━━ Provided records ━━
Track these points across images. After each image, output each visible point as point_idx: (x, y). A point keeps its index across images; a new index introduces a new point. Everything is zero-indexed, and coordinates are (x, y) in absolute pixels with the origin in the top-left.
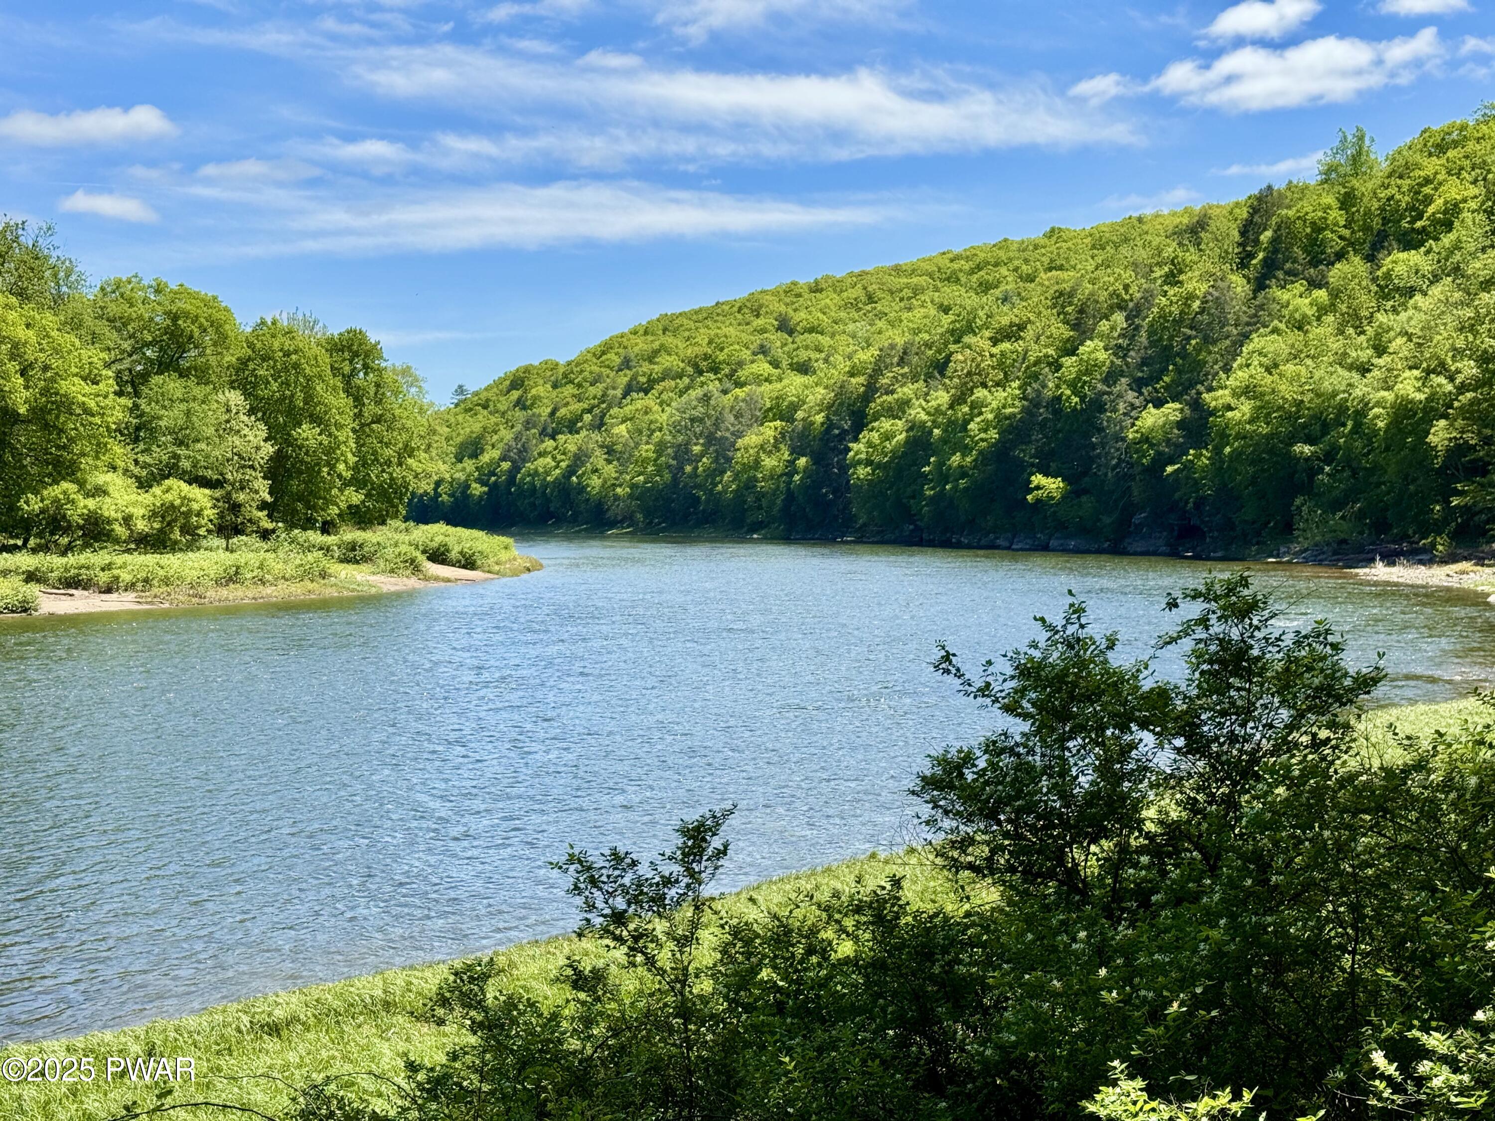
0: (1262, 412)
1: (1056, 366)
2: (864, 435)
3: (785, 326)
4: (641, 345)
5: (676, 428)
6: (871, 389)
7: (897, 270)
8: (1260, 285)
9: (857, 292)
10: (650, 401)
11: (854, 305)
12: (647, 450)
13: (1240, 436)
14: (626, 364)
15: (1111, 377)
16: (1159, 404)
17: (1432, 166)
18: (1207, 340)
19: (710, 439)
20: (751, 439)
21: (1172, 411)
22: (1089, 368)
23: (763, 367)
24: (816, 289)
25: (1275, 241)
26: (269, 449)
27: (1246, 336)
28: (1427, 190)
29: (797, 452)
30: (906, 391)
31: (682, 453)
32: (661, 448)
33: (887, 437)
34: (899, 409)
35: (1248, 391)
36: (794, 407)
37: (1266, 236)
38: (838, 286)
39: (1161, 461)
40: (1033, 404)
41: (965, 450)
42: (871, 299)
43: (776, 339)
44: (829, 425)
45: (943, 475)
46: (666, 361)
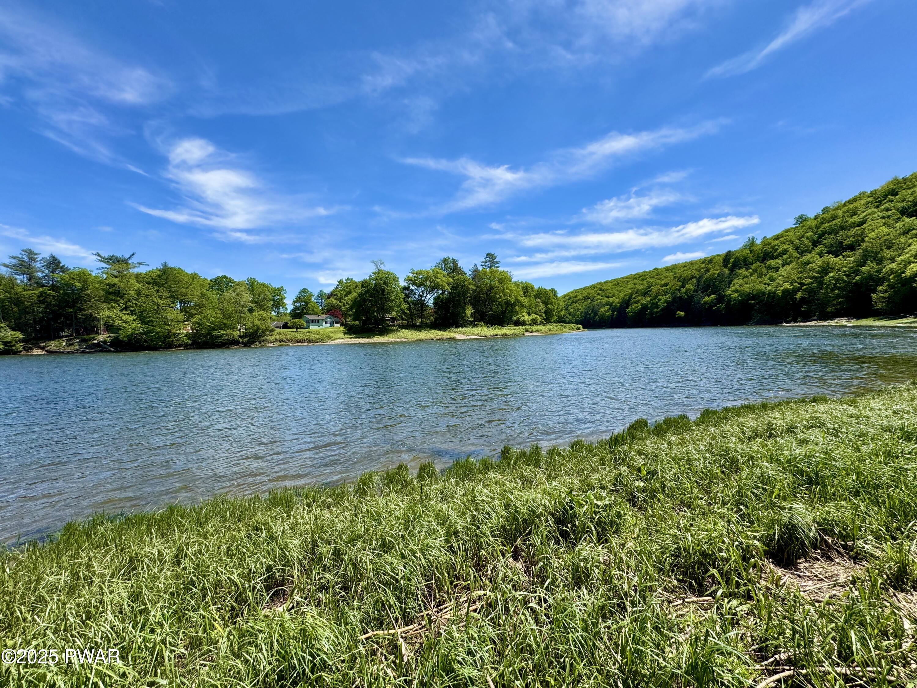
0: (740, 295)
1: (679, 290)
2: (630, 307)
3: (601, 290)
4: (572, 295)
5: (585, 309)
6: (630, 298)
7: (623, 278)
8: (732, 270)
9: (615, 282)
10: (577, 304)
11: (615, 285)
12: (579, 313)
13: (735, 300)
14: (570, 298)
15: (696, 291)
16: (709, 296)
17: (776, 242)
18: (720, 282)
19: (593, 310)
20: (602, 310)
21: (713, 296)
22: (688, 290)
23: (599, 297)
24: (606, 282)
25: (735, 261)
26: (545, 309)
27: (732, 281)
28: (776, 247)
29: (613, 311)
30: (639, 298)
31: (586, 313)
32: (581, 313)
33: (636, 307)
34: (638, 301)
35: (736, 291)
36: (612, 303)
37: (732, 260)
38: (610, 282)
39: (711, 307)
40: (674, 299)
41: (658, 308)
42: (618, 284)
43: (600, 292)
44: (621, 306)
45: (652, 313)
46: (579, 297)
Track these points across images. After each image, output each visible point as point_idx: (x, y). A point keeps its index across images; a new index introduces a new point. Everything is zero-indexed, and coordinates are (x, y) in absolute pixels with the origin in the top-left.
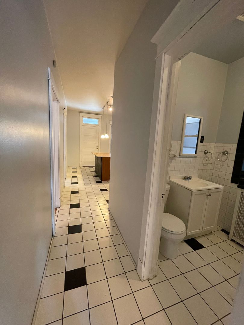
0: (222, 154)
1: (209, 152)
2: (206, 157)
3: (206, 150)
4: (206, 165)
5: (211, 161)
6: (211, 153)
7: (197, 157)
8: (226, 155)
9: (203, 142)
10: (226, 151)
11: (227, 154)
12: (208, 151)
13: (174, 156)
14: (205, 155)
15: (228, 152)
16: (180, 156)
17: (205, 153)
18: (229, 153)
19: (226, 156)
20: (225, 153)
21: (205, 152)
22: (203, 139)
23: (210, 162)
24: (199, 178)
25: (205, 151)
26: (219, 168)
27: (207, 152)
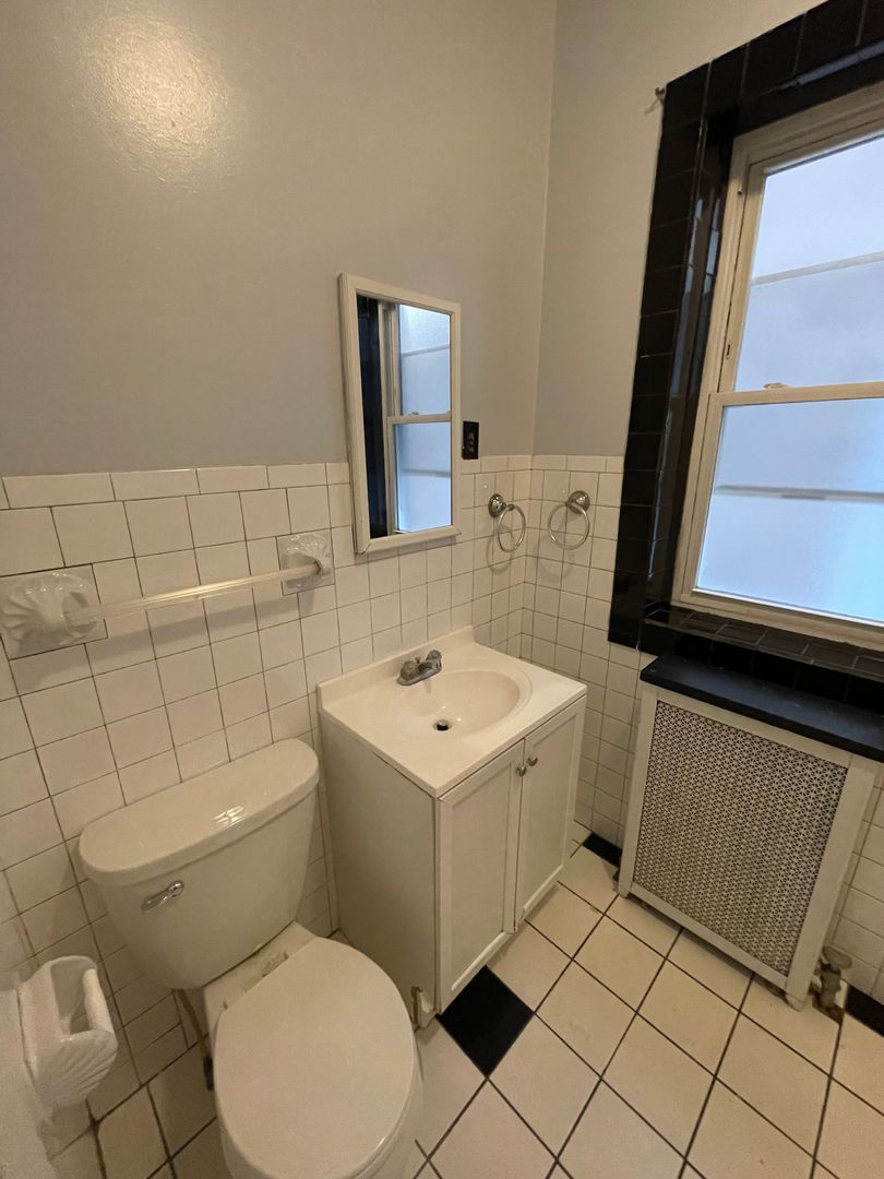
0: (565, 508)
1: (512, 508)
2: (497, 532)
3: (494, 497)
4: (504, 569)
5: (523, 547)
6: (519, 509)
7: (459, 539)
8: (580, 513)
9: (474, 456)
10: (582, 493)
11: (586, 506)
12: (507, 501)
13: (311, 568)
14: (492, 520)
15: (587, 499)
16: (356, 554)
17: (494, 513)
18: (593, 501)
19: (581, 518)
20: (576, 504)
21: (490, 505)
22: (472, 436)
23: (520, 551)
24: (478, 639)
25: (491, 502)
26: (559, 573)
27: (503, 508)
━━━
Lay out every line of the rows above as a numbered list, skipping blank lines. Leave the pictures out.

1. Track these points across images. After each image, output each visible point as point_idx: (x, y). A point keeps its index across images; a new index introduces a new point. Everything is zero-indexed, and coordinates are (x, y) in absolute pixels with the origin in the top-left.
2. 0: (1262, 412)
3. 1: (1056, 366)
4. 2: (864, 435)
5. 3: (785, 326)
6. 4: (641, 345)
7. 5: (676, 428)
8. 6: (871, 389)
9. 7: (897, 270)
10. 8: (1260, 285)
11. 9: (857, 292)
12. 10: (650, 401)
13. 11: (854, 305)
14. 12: (647, 450)
15. 13: (1240, 436)
16. 14: (626, 364)
17. 15: (1111, 377)
18. 16: (1159, 404)
19. 17: (1432, 166)
20. 18: (1207, 340)
21. 19: (710, 439)
22. 20: (751, 439)
23. 21: (1172, 411)
24. 22: (1089, 368)
25. 23: (763, 367)
26. 24: (816, 289)
27. 25: (1275, 241)
28. 26: (269, 449)
29. 27: (1246, 336)
30. 28: (1427, 190)
31. 29: (797, 452)
32. 30: (906, 391)
33. 31: (682, 453)
34. 32: (661, 448)
35. 33: (887, 437)
36. 34: (899, 409)
37. 35: (1248, 391)
38. 36: (794, 407)
39. 37: (1266, 236)
40. 38: (838, 286)
41. 39: (1161, 461)
42. 40: (1033, 404)
43. 41: (965, 450)
44. 42: (871, 299)
45. 43: (776, 339)
46. 44: (829, 425)
47. 45: (943, 475)
48. 46: (666, 361)
49. 0: (740, 295)
50. 1: (679, 290)
51. 2: (630, 307)
52. 3: (601, 290)
53. 4: (572, 295)
54. 5: (585, 309)
55. 6: (630, 298)
56. 7: (623, 278)
57. 8: (732, 270)
58. 9: (615, 282)
59. 10: (577, 304)
60. 11: (615, 285)
61. 12: (579, 313)
62. 13: (735, 300)
63. 14: (570, 298)
64. 15: (696, 291)
65. 16: (709, 296)
66. 17: (776, 242)
67. 18: (720, 282)
68. 19: (593, 310)
69. 20: (602, 310)
70. 21: (713, 296)
71. 22: (688, 290)
72. 23: (599, 297)
73. 24: (606, 282)
74. 25: (735, 261)
75. 26: (545, 309)
76. 27: (732, 281)
77. 28: (776, 247)
78. 29: (613, 311)
79. 30: (639, 298)
80. 31: (586, 313)
81. 32: (581, 313)
82. 33: (636, 307)
83. 34: (638, 301)
84. 35: (736, 291)
85. 36: (612, 303)
86. 37: (732, 260)
87. 38: (610, 282)
88. 39: (711, 307)
89. 40: (674, 299)
90. 41: (658, 308)
91. 42: (618, 284)
92. 43: (600, 292)
93. 44: (621, 306)
94. 45: (652, 313)
95. 46: (579, 297)
96. Track these points across images. After each image, output each visible point as point_idx: (x, y). A point keeps its index across images; a new index introduces a new point. Everything is zero-indexed, and coordinates are (x, y) in absolute pixels with the origin in the top-left.
97. 0: (222, 154)
98. 1: (209, 152)
99. 2: (206, 157)
100. 3: (206, 150)
101. 4: (206, 165)
102. 5: (211, 161)
103. 6: (211, 153)
104. 7: (197, 157)
105. 8: (226, 155)
106. 9: (203, 142)
107. 10: (226, 151)
108. 11: (227, 154)
109. 12: (208, 151)
110. 13: (174, 156)
111. 14: (205, 155)
112. 15: (228, 152)
113. 16: (180, 156)
114. 17: (205, 153)
115. 18: (229, 153)
116. 19: (226, 156)
117. 20: (225, 153)
118. 21: (205, 152)
119. 22: (203, 139)
120. 23: (210, 162)
121. 24: (199, 178)
122. 25: (205, 151)
123. 26: (219, 168)
124. 27: (207, 152)
125. 0: (565, 508)
126. 1: (512, 508)
127. 2: (497, 532)
128. 3: (494, 497)
129. 4: (504, 569)
130. 5: (523, 547)
131. 6: (519, 509)
132. 7: (459, 539)
133. 8: (580, 513)
134. 9: (474, 456)
135. 10: (582, 493)
136. 11: (586, 506)
137. 12: (507, 501)
138. 13: (311, 568)
139. 14: (492, 520)
140. 15: (587, 499)
141. 16: (356, 554)
142. 17: (494, 513)
143. 18: (593, 501)
144. 19: (581, 518)
145. 20: (576, 504)
146. 21: (490, 505)
147. 22: (472, 436)
148. 23: (520, 551)
149. 24: (478, 639)
150. 25: (491, 502)
151. 26: (559, 573)
152. 27: (503, 508)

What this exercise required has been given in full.